Welcome to the September landscape solutions, Growing Together Newsletter. As each newsletter always start, I want to welcome our newest members, as well as all of you returning. It is hard to believe it is just about fall time here in the Northern Hemisphere. All of you in the southern hemisphere are about to experience the beauty of spring and the radiant sunshine.
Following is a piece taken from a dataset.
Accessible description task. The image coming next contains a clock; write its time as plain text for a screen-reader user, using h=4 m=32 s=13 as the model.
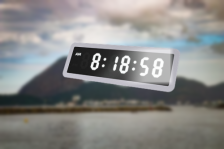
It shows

This month I wanted to share some insights on a gorgeous cascading tree, the Golden Weeping Willow.

golden weeping willow


The golden weeping willow is one of the most magnificent displays of flowing branches. This specimen will grow in zones 3-9 here in the United States. For those of you that own a weeping willow, you know the feeling when you look outside and see the branches and leaves dancing with the wind. One of the keys to successfully growing the weeping willow is this tree loves moist to wet soil. A couple of great options is to plant the tree by a decorative pond, lake, or other water feature. The weeping willow will also do well in drier soil conditions. One word of caution, the root system is very big and long. The tree needs to be planted in enough space between the tree and any pipes or structures.

It can take sun or shade. When the Golden is mature it can reach 80 feet in height. During the growth years, you can fertilize the tree every couple of years. As with any tree, make sure you don't put mulch up the trunk. Also, when first planted, use the method of slow drizzle from a hose. Take the hose and put it on the ground next to the tree. Water the section for about 10 minutes, and move the hose around. You should do this until the entire base is watered. Once the tree is established, nature should take care of its watering needs. If you are in a dry spell, make sure the root system stays moist.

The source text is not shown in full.